Annamaria Ferramosca presenta “Ciclica” – Roma 19 giugno

Ciclica loc legg

C’era bisogno di una lingua nuova, esposta alla babele dei ‘mille alfabeti’, predisposta alle ibridazioni, all’ospitalità senza preclusioni di sorta. Una lingua contaminata e meticcia, esposta ai venti di novità, al ‘soffio multilingue‘, tra geologia e biologia, tra techne e angelezza: c’era urgenza di una lingua che si facesse carico del vento di novità ipertecnologico e virtuale, scientifico e sensibile, fisico e corporeo, e che nondimeno registrasse sopravvivenza e insorgenza dei realia, di ‘tutto il rumore del mondo’.
Manuel Cohen (dalla 2^ di copertina)

Vi è tutta una circolarità in questa poesia, come in quella precedente di  Curve di livello e di Other Signs, Other Circles. È soprattutto una circolarità essenziale di uomini e donne raccolti intorno al fuoco, nella condivisione del pasto, del racconto, della poesia («un tempuscolo rovente che accenda/ la permanenza stabile del coro/ torremadre inattaccabile dove/ le lingue si traducono solo sfiorandosi»). Ferramosca sfida la curva del tempo, la piega fino a farci toccare la comunanza dell’essenziale, l’essenzialità del graffio, dell’incisione sulla pietra. La poetessa sembra qui soffermarsi e riflettere sul linguaggio come suono della bellezza, come luce del senso prima ancora che come logos capace di definire e razionalizzare.
Luca Benassi (Almanacco Punto, puntoacapo,2014)
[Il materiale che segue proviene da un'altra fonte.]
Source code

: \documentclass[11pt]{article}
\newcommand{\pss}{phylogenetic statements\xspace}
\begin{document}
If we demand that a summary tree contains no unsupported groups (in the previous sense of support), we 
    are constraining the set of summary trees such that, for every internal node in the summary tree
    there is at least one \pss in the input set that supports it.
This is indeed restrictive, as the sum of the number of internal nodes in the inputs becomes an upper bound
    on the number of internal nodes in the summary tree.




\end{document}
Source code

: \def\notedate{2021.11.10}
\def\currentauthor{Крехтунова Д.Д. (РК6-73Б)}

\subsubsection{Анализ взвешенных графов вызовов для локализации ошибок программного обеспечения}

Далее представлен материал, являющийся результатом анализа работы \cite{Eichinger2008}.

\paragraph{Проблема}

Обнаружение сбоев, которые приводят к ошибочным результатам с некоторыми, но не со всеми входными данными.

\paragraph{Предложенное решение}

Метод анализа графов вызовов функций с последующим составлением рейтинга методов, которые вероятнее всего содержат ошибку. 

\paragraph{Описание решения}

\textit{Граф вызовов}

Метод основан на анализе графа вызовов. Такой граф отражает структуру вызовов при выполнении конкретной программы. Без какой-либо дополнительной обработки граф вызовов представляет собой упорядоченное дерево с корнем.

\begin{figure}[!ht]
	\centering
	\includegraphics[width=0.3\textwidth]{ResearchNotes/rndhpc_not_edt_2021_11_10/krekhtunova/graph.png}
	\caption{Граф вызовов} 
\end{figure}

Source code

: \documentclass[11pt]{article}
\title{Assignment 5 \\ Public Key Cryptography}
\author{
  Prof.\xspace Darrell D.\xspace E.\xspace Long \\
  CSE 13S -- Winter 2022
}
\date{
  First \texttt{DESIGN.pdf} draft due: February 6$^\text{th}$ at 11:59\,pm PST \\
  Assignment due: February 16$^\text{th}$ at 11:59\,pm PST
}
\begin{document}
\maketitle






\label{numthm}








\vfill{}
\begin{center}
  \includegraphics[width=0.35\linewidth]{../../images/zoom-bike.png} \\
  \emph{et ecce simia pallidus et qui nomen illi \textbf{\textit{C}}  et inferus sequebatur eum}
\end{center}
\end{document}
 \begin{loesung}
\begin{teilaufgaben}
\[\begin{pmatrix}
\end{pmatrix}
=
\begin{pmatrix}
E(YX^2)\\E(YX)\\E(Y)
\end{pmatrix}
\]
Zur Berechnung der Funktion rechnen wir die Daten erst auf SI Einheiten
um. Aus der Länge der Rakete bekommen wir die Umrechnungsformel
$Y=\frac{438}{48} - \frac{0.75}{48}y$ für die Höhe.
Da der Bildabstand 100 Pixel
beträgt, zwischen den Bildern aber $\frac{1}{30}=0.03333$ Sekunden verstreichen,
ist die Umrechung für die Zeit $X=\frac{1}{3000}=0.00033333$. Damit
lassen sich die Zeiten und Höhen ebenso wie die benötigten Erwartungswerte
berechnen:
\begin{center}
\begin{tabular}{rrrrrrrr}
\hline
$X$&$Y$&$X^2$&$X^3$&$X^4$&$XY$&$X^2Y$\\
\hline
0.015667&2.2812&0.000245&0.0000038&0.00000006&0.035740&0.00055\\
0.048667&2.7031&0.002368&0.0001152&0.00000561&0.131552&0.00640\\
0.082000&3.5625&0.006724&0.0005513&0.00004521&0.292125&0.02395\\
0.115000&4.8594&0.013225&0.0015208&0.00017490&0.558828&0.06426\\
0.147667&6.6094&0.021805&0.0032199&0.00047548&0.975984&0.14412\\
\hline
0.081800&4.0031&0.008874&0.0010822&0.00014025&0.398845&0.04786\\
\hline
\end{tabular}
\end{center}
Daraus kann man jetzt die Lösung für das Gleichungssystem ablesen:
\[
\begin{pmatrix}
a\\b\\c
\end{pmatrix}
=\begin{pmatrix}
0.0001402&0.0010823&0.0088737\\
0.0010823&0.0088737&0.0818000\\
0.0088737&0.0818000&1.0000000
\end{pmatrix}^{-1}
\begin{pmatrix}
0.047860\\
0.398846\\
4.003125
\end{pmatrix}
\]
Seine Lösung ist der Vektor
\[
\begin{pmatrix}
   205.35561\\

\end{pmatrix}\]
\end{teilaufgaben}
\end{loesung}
In un gioco finissimo di accenni, di chiamate, di affacci, la ciclicità del modularsi del testo prende e lascia la circostanzialità puntuale dell’accadere, il venirci incontro dell’esperienza e il profilo del mondo che vorremmo abitare, il sogno di una cosa e l’orrore del presente con le sue pubbliche deputazioni, con il suo “gergo”. L’effetto è quello di una sequenza poematica di forte suggestione, che ci porta altrove, nello slargo del mito tra le radici e il cosmo, mentre è profondamente coinvolta in una autoanalisi della poesia e dolorosamente innestata nel tempo a cui apparteniamo.
Marcello Carlino ( corr.priv.2014)

La saggezza persuasa di Ferramosca salva le cose (e le parole-quasi organo del corpo) non dal loro mutare, ma dalla bestemmia di un tempo orientato e centrifugo. Così, in chiusura, il mutamento dice un pacificato dolore del ritorno con la pacatezza gentile di un ponte che congiunga gente, paesaggi, vite, età nello spazio tra due sponde. Attraversarlo è ritornare e il ponte si fa parola e, nel mondo, lo sfiorarsi della lingua è fenomenologia di un credo saldissimo: che il ponte sia anzitutto dimora.